The HKMA said quota allocations were determined based on each bank’s existing scale of relevant business, expected pipeline, and the geographical reach of its overseas intragroup banking entities — criteria that reflect their potential to enhance Hong Kong’s capacity in channeling offshore renminbi funds to the global market.

HKMA Chief Executive Eddie Yue Wai-man said the monetary authority will continue to review the RBF’s progress and will consider adding more participating banks subject to actual facility usage and market demand. The goal, he added, is to further “promote the use of renminbi in the real economy and foster the growth of offshore renminbi business in Hong Kong”.
“Such enhancement has been well-received by the banking industry,” the HKMA said. Standard Chartered said the RBF provides banks with a clear and stable channel for renminbi funding, helping to lower financing costs while allowing clients to manage their positions in the Chinese currency with greater efficiency and flexibility.

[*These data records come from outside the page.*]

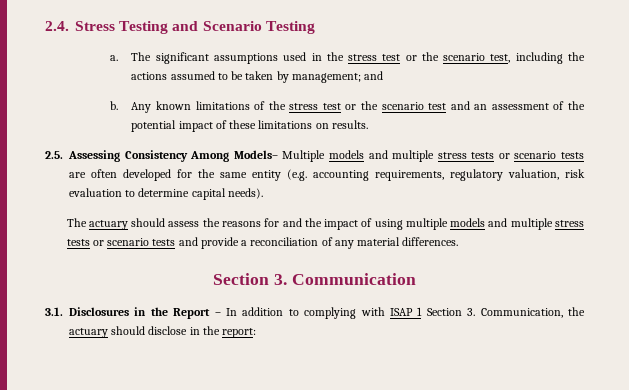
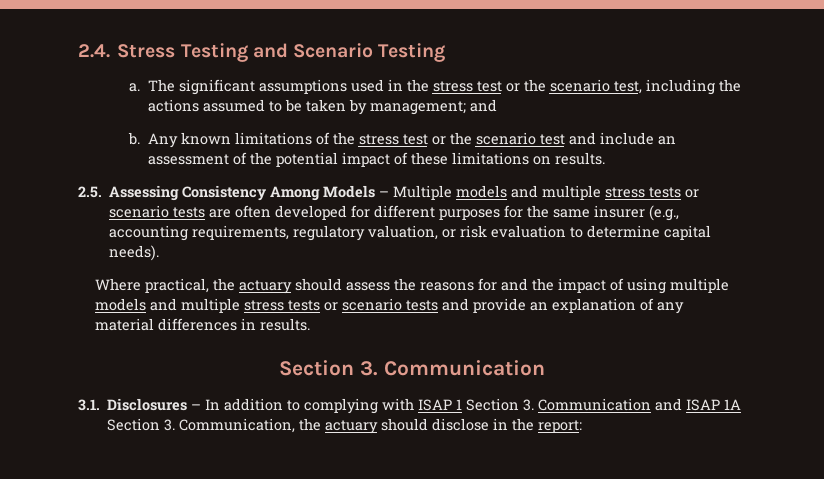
(470, 105) none -> [599,132,654,145] include
[233,150,278,159] Models– -> [323,185,390,198] Models –
[198,169,307,181] the same entity (e.g. -> [374,205,680,221] different purposes for the same insurer (e.g.,
(559, 174) none -> [442,229,457,238] or
[66,218,87,227] The -> [95,278,236,293] Where practical, the
[241,237,319,246] a reconciliation -> [530,298,637,313] an explanation
[402,237,459,246] differences. -> [158,318,311,331] differences in results.
[134,307,211,319] in the Report -> (188, 404) none
(476, 312) none -> [538,398,742,411] [107,418,176,431] Communication and ISAP 1A Section 3.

Since the second phase came into force, the bank has provided more competitively priced offshore renminbi loans to corporates in multiple sectors, such as supply-chain operations and heavy equipment manufacturing. Through its network in the Association of Southeast Asian Nations, Standard Chartered has also provided an offshore renminbi loan to the Singapore unit of a Chinese state-owned enterprise.
The bank added that by leveraging renminbi interbank rates as a pricing benchmark, the second phase has given firms access to funding with greater transparency and predictability.

HSBC said it has used its quota to provide a working capital loan worth 1.4 billion yuan to a subsidiary of a mainland listed company with overseas operations.
Hang Seng Bank said it has also completed its first transaction under the facility. The RBF is designed to give banks greater flexibility in managing short-term liquidity while meeting rising demand for renminbi financing, the bank said.
The RBF was first announced on Sept 26 in a bid to expand Hong Kong’s offshore renminbi business and promote the use of the Chinese currency in the real economy. The program is being rolled out in three phases, with the third phase expected to launch in February 2026.
According to the HKMA, the third phase will introduce the Central Moneymarkets Unit’s Triparty Repo Service in support of the repo operations of the RBF, migrating collateral management from manual processing to a more automated solution.